Department of Obstetrics and Gynecology, University of Tuebingen, Calwerstrasse 7, 72076 Tuebingen, Germany.
Breast Cancer Res Treat. 2012 Feb;132(1):121-9. doi: 10.1007/s10549-011-1569-0. Epub 2011 May 12.
Recent studies have shown that the detection of circulating tumor cells (CTC) pre and postoperatively in the peripheral blood of primary breast cancer patients may be an indicator for poor survival. This study aimed to investigate the influence of removal of the primary tumor on incidence and phenotype of circulating tumor cells in primary breast cancer. 209 primary breast cancer patients could be included into this analysis. Blood sampling was performed both pre and postoperatively. The blood specimens were immunomagnetically enriched using AdnaTest BreastCancerSelect within 4 h after blood withdrawal, followed by RNA isolation and subsequent gene expression analysis by reverse transcription and multiplex PCR using AdnaTest BreastCancerDetect. Three breast cancer-associated tumor markers and two hormone receptor genes were amplified: GA733-2, Muc-1, Her-2, ER, PR. In addition, bone marrow (BM) status was intraoperatively determined. Forty-three of 209 patients (21%) had pre and/or postoperatively circulating tumor cells. The positivity rates after surgery were higher but did not differ significantly (12% pre and 16% postoperatively, P = 0.264). Disseminated tumor cells in BM were seen in 32 of 209 cases (15%). Patients with positive BM status had significantly higher CTC positivity rates both pre and postoperatively compared to those with negative BM status. The most common CTC phenotype was triple negative (24 patients) followed by HER2+/ER-/PR- subtype (10) and ER and/or PR positive (9). Interestingly, 41 of 43 primary tumors (95%) were ER and PR positive. Removal of the primary tumor did not alter the phenotype of CTC. Surgery does not significantly influence the tumor cell load in the blood stream. CTC phenotype before and after the surgery generally remains identical but may differ from that of the primary tumor.
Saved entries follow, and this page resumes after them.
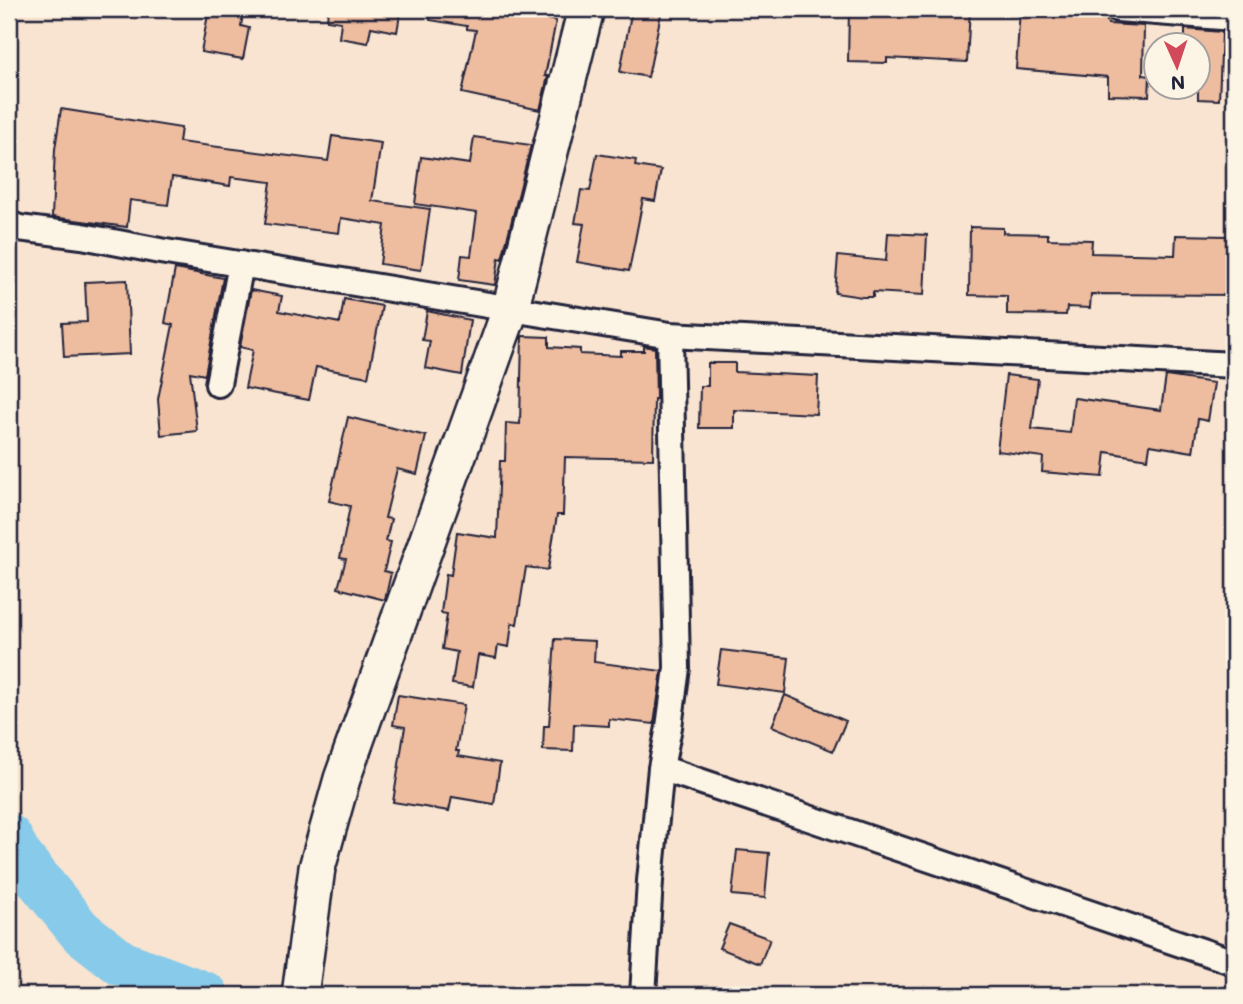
<svg xmlns="http://www.w3.org/2000/svg" width="1243" height="1004" font-family="Mali,sans-serif">
	<style>
		.lines { fill: none; stroke-linecap: round; stroke-linejoin: round }
		.river { stroke: #88cae9; stroke-width: 46 }
		.building { fill: #eebc9f; stroke: #22223b; stroke-width: 2 }
		.street-casing { stroke: #22223b; stroke-width: 30 }
		.secondary-casing { stroke: #22223b; stroke-width: 40 }
		.street { stroke: #fcf5e5; stroke-width: 24 }
		.secondary { stroke: #fcf5e5; stroke-width: 35 }
	</style>
	<rect width="100%" height="100%" fill="#f8e4d0"/>
	<filter id="ink" filterUnits="userSpaceOnUse"><feTurbulence type="fractalNoise" baseFrequency=".0143" numOctaves="2"/><feDisplacementMap in="SourceGraphic" scale="14" xChannelSelector="R" yChannelSelector="G"/><feConvolveMatrix kernelMatrix="1 2 1 2 8 2 1 2 1" color-interpolation-filters="sRGB"/></filter>
	<g filter="url(#ink)">
		<g class="lines">
			<path class="river" d="M 9,837 L 20,857 L 80,931 L 121,963 L 206,995"/>
		</g>
		<path class="building" d="M 209,9 L 244,9 L 241,26 L 249,28 L 243,59 L 201,52 Z
			M 328,9 L 401,9 L 397,32 L 371,27 L 368,43 L 339,38 L 341,22 L 327,20 Z
			M 431,9 L 545,9 L 543,18 L 556,21 L 545,76 L 548,76 L 540,110 L 462,93 L 476,30 L 467,29 L 467,26 L 430,20 Z
			M 632,9 L 662,9 L 648,77 L 620,72 Z
			M 849,9 L 970,9 L 967,62 L 887,58 L 887,63 L 848,62 Z
			M 1020,9 L 1056,9 L 1104,13 L 1108,24 L 1144,26 L 1143,75 L 1150,76 L 1149,96 L 1108,95 L 1108,77 L 1016,69 Z
			M 1185,29 L 1222,32 L 1219,100 L 1198,99 L 1198,46 L 1185,46 Z
			M 61,109 L 181,128 L 179,142 L 328,161 L 332,136 L 381,143 L 372,201 L 430,209 L 421,270 L 380,264 L 385,225 L 341,218 L 339,233 L 265,224 L 271,182 L 231,177 L 230,186 L 172,177 L 168,205 L 130,200 L 127,227 L 52,217 L 55,149 Z
			M 474,137 L 531,145 L 502,259 L 499,258 L 495,285 L 459,280 L 462,255 L 471,256 L 477,213 L 415,204 L 421,157 L 470,164 Z
			M 597,154 L 636,160 L 635,166 L 661,170 L 655,201 L 643,199 L 629,271 L 577,262 L 584,224 L 575,223 L 581,190 L 590,191 Z
			M 970,227 L 1003,228 L 1003,233 L 1048,234 L 1048,239 L 1092,240 L 1091,253 L 1175,255 L 1176,235 L 1227,236 L 1226,262 L 1234,262 L 1234,295 L 1091,294 L 1090,308 L 1067,307 L 1066,315 L 1007,314 L 1007,296 L 969,295 Z
			M 888,233 L 927,235 L 924,295 L 873,292 L 873,297 L 862,297 L 835,293 L 838,256 L 886,261 Z
			M 175,269 L 223,278 L 205,375 L 190,372 L 197,431 L 161,435 L 158,399 L 173,325 L 165,323 Z
			M 127,280 L 130,354 L 64,357 L 62,323 L 87,322 L 85,282 Z
			M 251,290 L 282,296 L 279,311 L 340,323 L 344,299 L 382,306 L 368,377 L 316,367 L 309,400 L 245,388 L 253,350 L 240,347 Z
			M 427,311 L 470,320 L 462,375 L 425,368 L 430,341 L 422,340 Z
			M 522,336 L 549,337 L 549,347 L 580,349 L 580,354 L 621,356 L 621,351 L 644,351 L 644,346 L 655,348 L 656,399 L 654,399 L 653,459 L 565,457 L 563,515 L 557,515 L 548,570 L 526,567 L 517,624 L 512,623 L 509,647 L 498,645 L 496,658 L 478,655 L 473,687 L 452,684 L 457,652 L 442,649 L 447,614 L 441,613 L 446,574 L 451,575 L 457,532 L 497,538 L 500,461 L 505,461 L 506,423 L 520,424 Z
			M 708,363 L 735,363 L 735,372 L 818,376 L 816,414 L 734,410 L 734,428 L 699,428 L 700,386 L 708,386 Z
			M 1006,375 L 1038,379 L 1032,429 L 1070,433 L 1074,398 L 1161,410 L 1166,376 L 1214,383 L 1208,421 L 1198,419 L 1193,452 L 1150,445 L 1148,459 L 1106,452 L 1103,477 L 1042,472 L 1043,457 L 997,451 Z
			M 348,417 L 426,436 L 417,474 L 397,469 L 385,518 L 391,519 L 386,541 L 391,542 L 384,571 L 391,573 L 385,600 L 338,588 L 346,559 L 340,558 L 350,506 L 329,501 Z
			M 555,639 L 595,641 L 594,662 L 662,671 L 654,724 L 609,719 L 609,726 L 574,724 L 573,751 L 543,750 L 544,726 L 549,726 Z
			M 721,650 L 789,658 L 785,693 L 716,684 Z
			M 398,695 L 464,705 L 456,751 L 459,751 L 458,756 L 500,763 L 494,804 L 452,797 L 449,811 L 393,802 L 405,727 L 393,725 Z
			M 785,695 L 846,721 L 833,751 L 772,726 Z
			M 737,850 L 769,853 L 765,898 L 732,895 Z
			M 729,924 L 770,939 L 760,964 L 719,948 Z"/>
		<g class="lines">
			<defs>
				<path id="street" d="M 1118,9 L 1234,18
					M 9,224 L 19,228 L 82,236 L 160,251 L 670,335 L 1234,365
					M 218,384 L 241,264
					M 661,768 L 1234,962
					M 643,995 L 650,881 L 661,768 L 669,727 L 677,668 L 670,335"/>
				<path id="secondary" d="M 300,995 L 317,868 L 342,779 L 510,310 L 586,9"/>
			</defs>
			<use href="#street" class="street-casing"/>
			<use href="#secondary" class="secondary-casing"/>
			<use href="#street" class="street"/>
			<use href="#secondary" class="secondary"/>
		</g>
	</g>
	<rect width="1243" height="1004" fill="none" stroke="#fcf5e5" stroke-width="35"/>
	<rect x="18" y="18" width="1208" height="969" fill="none" stroke="#22223b" stroke-width="2.5" filter="url(#ink)"/>
	<g transform="translate(1177 66) rotate(177)"><circle r="33" fill="#fcf5e5" stroke="#a5a1a1" stroke-width="2"/>
	<path d="M0-5L12 26L0 18L-12 26Z" fill="#d1495b"/>
	<text y="-10" font-size="19" font-weight="bold" text-anchor="middle" fill="#22223b">N</text>
	</g>
</svg>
最近的研究表明,检测原发性乳腺癌患者外周血中循环肿瘤细胞(CTC)术前和术后的情况可能是生存不良的指标。本研究旨在探讨原发性肿瘤切除对原发性乳腺癌患者循环肿瘤细胞发生率和表型的影响。209 例原发性乳腺癌患者可纳入本分析。在术前和术后均进行采血。采血后 4 小时内,使用 AdnaTest BreastCancerSelect 对血液标本进行免疫磁珠富集,随后进行 RNA 分离,并通过逆转录和多重 PCR 使用 AdnaTest BreastCancerDetect 进行基因表达分析。扩增了三个乳腺癌相关的肿瘤标志物和两个激素受体基因:GA733-2、Muc-1、Her-2、ER、PR。此外,术中还确定了骨髓(BM)状态。209 例患者中有 43 例(21%)术前和/或术后存在循环肿瘤细胞。术后的阳性率较高,但差异无统计学意义(术前 12%,术后 16%,P=0.264)。209 例中有 32 例(15%)可见 BM 中播散的肿瘤细胞。BM 状态阳性的患者术前和术后的 CTC 阳性率均明显高于 BM 状态阴性的患者。最常见的 CTC 表型是三阴性(24 例),其次是 HER2+/ER-/PR-亚型(10 例)和 ER 和/或 PR 阳性(9 例)。有趣的是,43 例 CTC 中有 41 例(95%)为 ER 和 PR 阳性。切除原发性肿瘤不会改变 CTC 的表型。手术不会显著影响血液中的肿瘤细胞负荷。手术前后 CTC 表型通常保持一致,但可能与原发性肿瘤不同。